Absolutely, we've been living in NEXT since at least Dr. Strangelove. But part of that is also the Rhetoric of Exhaustion, right? As part of THE NEXT?

We were promised jet packs and what we get is robo-spam for beach clothing. Welcome to the future, we're glad you made it.

I really like the reminder from Peggy Nelson that we've always had relatively short attention spans, in general.

Is it possible for us as a culture to become exhausted, really exhausted? What would it look like if we did? I like the article from the Onion that came out this week, where exhausted Americans are resting up this summer to prepare for another grueling bout of television coming this fall.

So is a decorated banality still a banality? Is a jittery exhaustion still an exhaustion? Yes and yes, surely, but, as you say, for all our silliness of NEXT, there will indeed be a next, and it might well look something like someone's conception of it.

Or i could just shorten my reaction to it to: YIKES.

At 6/19/2012 7:58 AM, Blogger John Gallaher said...
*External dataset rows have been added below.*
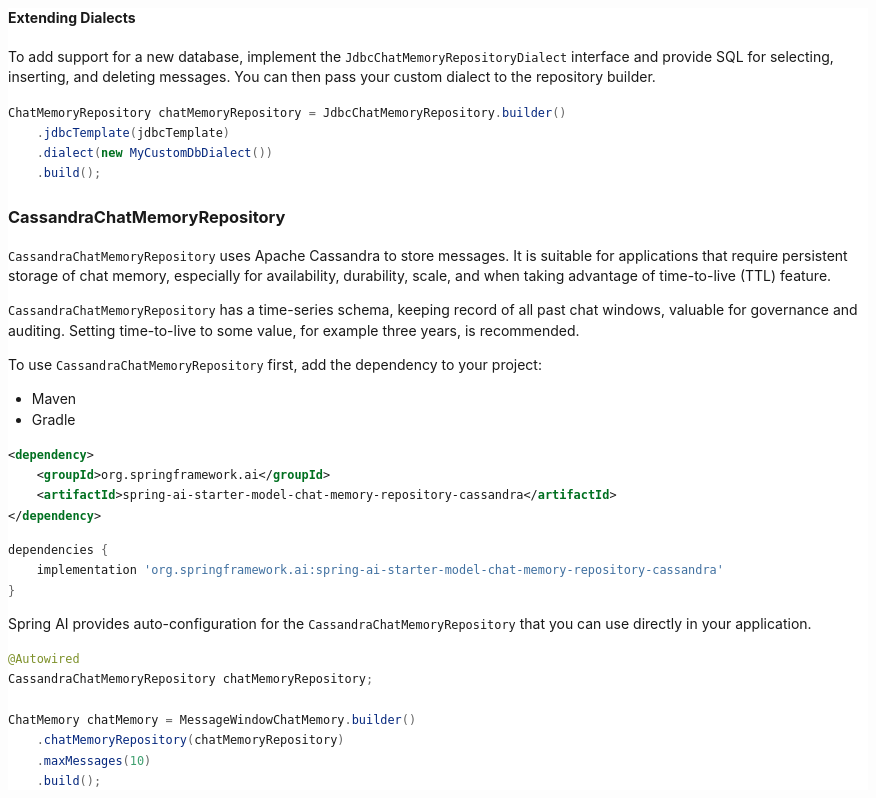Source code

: #### <a href="about:blank#_extending_dialects"></a> Extending Dialects

To add support for a new database, implement the `JdbcChatMemoryRepositoryDialect` interface and provide SQL for
selecting, inserting, and deleting messages. You can then pass your custom dialect to the repository builder.

```java
ChatMemoryRepository chatMemoryRepository = JdbcChatMemoryRepository.builder()
    .jdbcTemplate(jdbcTemplate)
    .dialect(new MyCustomDbDialect())
    .build();
```

### <a href="about:blank#_cassandrachatmemoryrepository"></a> CassandraChatMemoryRepository

`CassandraChatMemoryRepository` uses Apache Cassandra to store messages. It is suitable for applications that require
persistent storage of chat memory, especially for availability, durability, scale, and when taking advantage of
time-to-live (TTL) feature.

`CassandraChatMemoryRepository` has a time-series schema, keeping record of all past chat windows, valuable for
governance and auditing. Setting time-to-live to some value, for example three years, is recommended.

To use `CassandraChatMemoryRepository` first, add the dependency to your project:

- Maven
- Gradle

```xml
<dependency>
    <groupId>org.springframework.ai</groupId>
    <artifactId>spring-ai-starter-model-chat-memory-repository-cassandra</artifactId>
</dependency>
```

```groovy
dependencies {
    implementation 'org.springframework.ai:spring-ai-starter-model-chat-memory-repository-cassandra'
}
```

Spring AI provides auto-configuration for the `CassandraChatMemoryRepository` that you can use directly in your
application.

```java
@Autowired
CassandraChatMemoryRepository chatMemoryRepository;

ChatMemory chatMemory = MessageWindowChatMemory.builder()
    .chatMemoryRepository(chatMemoryRepository)
    .maxMessages(10)
    .build();
```
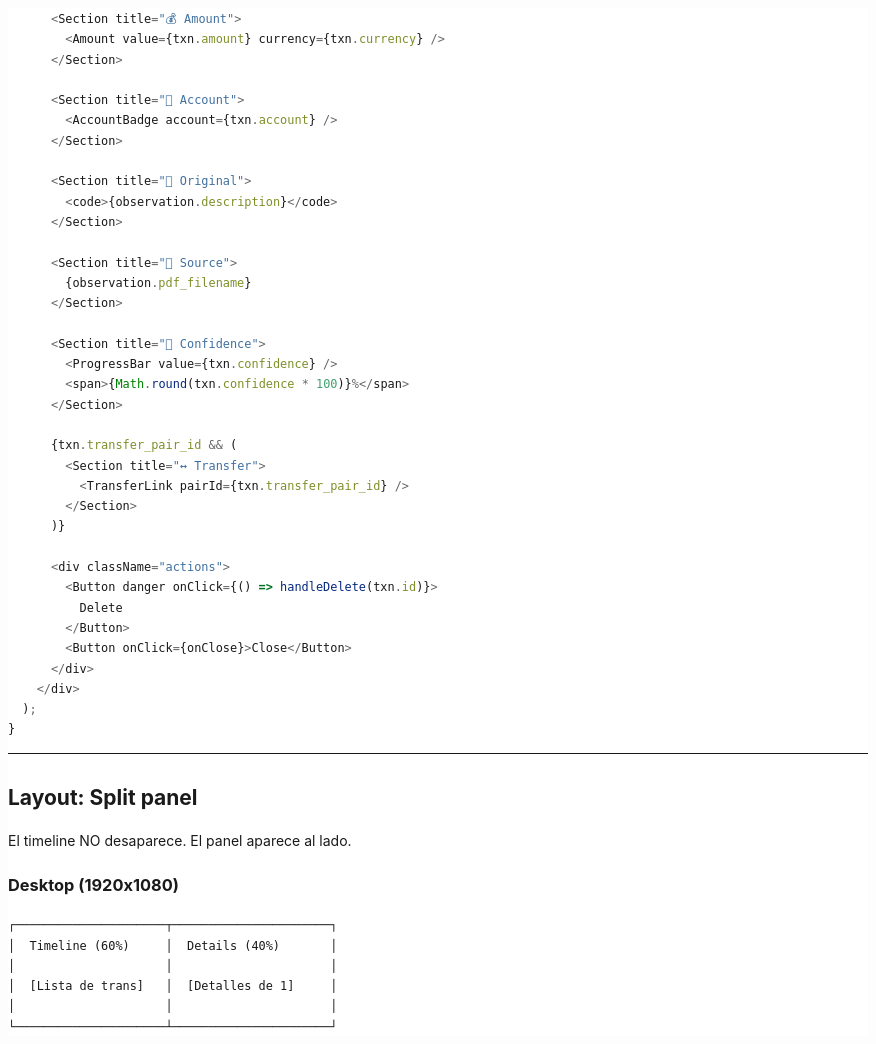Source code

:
 ```javascript
      <Section title="💰 Amount">
        <Amount value={txn.amount} currency={txn.currency} />
      </Section>

      <Section title="🏦 Account">
        <AccountBadge account={txn.account} />
      </Section>

      <Section title="📄 Original">
        <code>{observation.description}</code>
      </Section>

      <Section title="📁 Source">
        {observation.pdf_filename}
      </Section>

      <Section title="🎯 Confidence">
        <ProgressBar value={txn.confidence} />
        <span>{Math.round(txn.confidence * 100)}%</span>
      </Section>

      {txn.transfer_pair_id && (
        <Section title="↔️ Transfer">
          <TransferLink pairId={txn.transfer_pair_id} />
        </Section>
      )}

      <div className="actions">
        <Button danger onClick={() => handleDelete(txn.id)}>
          Delete
        </Button>
        <Button onClick={onClose}>Close</Button>
      </div>
    </div>
  );
}
```

---

## Layout: Split panel

El timeline NO desaparece. El panel aparece al lado.

### Desktop (1920x1080)
```
┌─────────────────────┬──────────────────────┐
│  Timeline (60%)     │  Details (40%)       │
│                     │                      │
│  [Lista de trans]   │  [Detalles de 1]     │
│                     │                      │
└─────────────────────┴──────────────────────┘
```
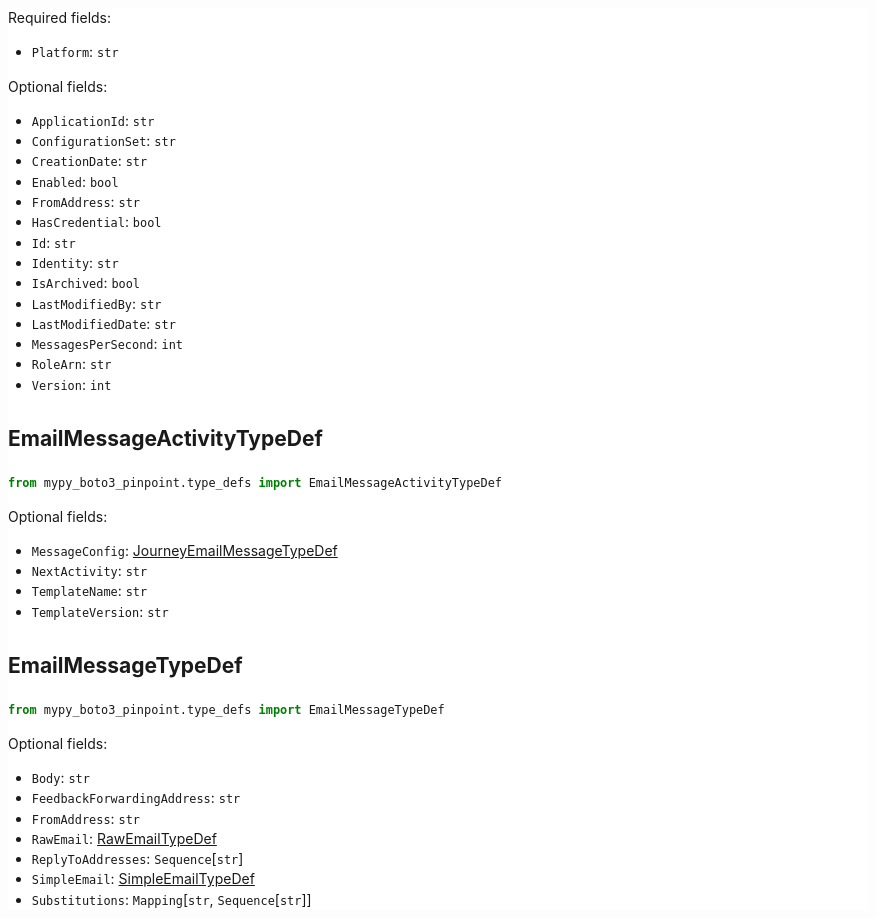 Required fields:

- `Platform`: `str`

Optional fields:

- `ApplicationId`: `str`
- `ConfigurationSet`: `str`
- `CreationDate`: `str`
- `Enabled`: `bool`
- `FromAddress`: `str`
- `HasCredential`: `bool`
- `Id`: `str`
- `Identity`: `str`
- `IsArchived`: `bool`
- `LastModifiedBy`: `str`
- `LastModifiedDate`: `str`
- `MessagesPerSecond`: `int`
- `RoleArn`: `str`
- `Version`: `int`

<a id="emailmessageactivitytypedef"></a>

## EmailMessageActivityTypeDef

```python
from mypy_boto3_pinpoint.type_defs import EmailMessageActivityTypeDef
```

Optional fields:

- `MessageConfig`:
  [JourneyEmailMessageTypeDef](./type_defs.md#journeyemailmessagetypedef)
- `NextActivity`: `str`
- `TemplateName`: `str`
- `TemplateVersion`: `str`

<a id="emailmessagetypedef"></a>

## EmailMessageTypeDef

```python
from mypy_boto3_pinpoint.type_defs import EmailMessageTypeDef
```

Optional fields:

- `Body`: `str`
- `FeedbackForwardingAddress`: `str`
- `FromAddress`: `str`
- `RawEmail`: [RawEmailTypeDef](./type_defs.md#rawemailtypedef)
- `ReplyToAddresses`: `Sequence`\[`str`\]
- `SimpleEmail`: [SimpleEmailTypeDef](./type_defs.md#simpleemailtypedef)
- `Substitutions`: `Mapping`\[`str`, `Sequence`\[`str`\]\]

<a id="emailtemplaterequesttypedef"></a>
As a side note on NEXT and the FUTURISTS, from Wikipedia (since search terms is the new knowing things):

"The term futurology in its contemporary sense was first coined in the mid-1940s by the German Professor Ossip K. Flechtheim, who proposed a new science of probability. Flechtheim argued that even if systematic forecasting did no more than unveil the subset of statistically highly probable processes of change and charted their advance, it would still be of crucial social value."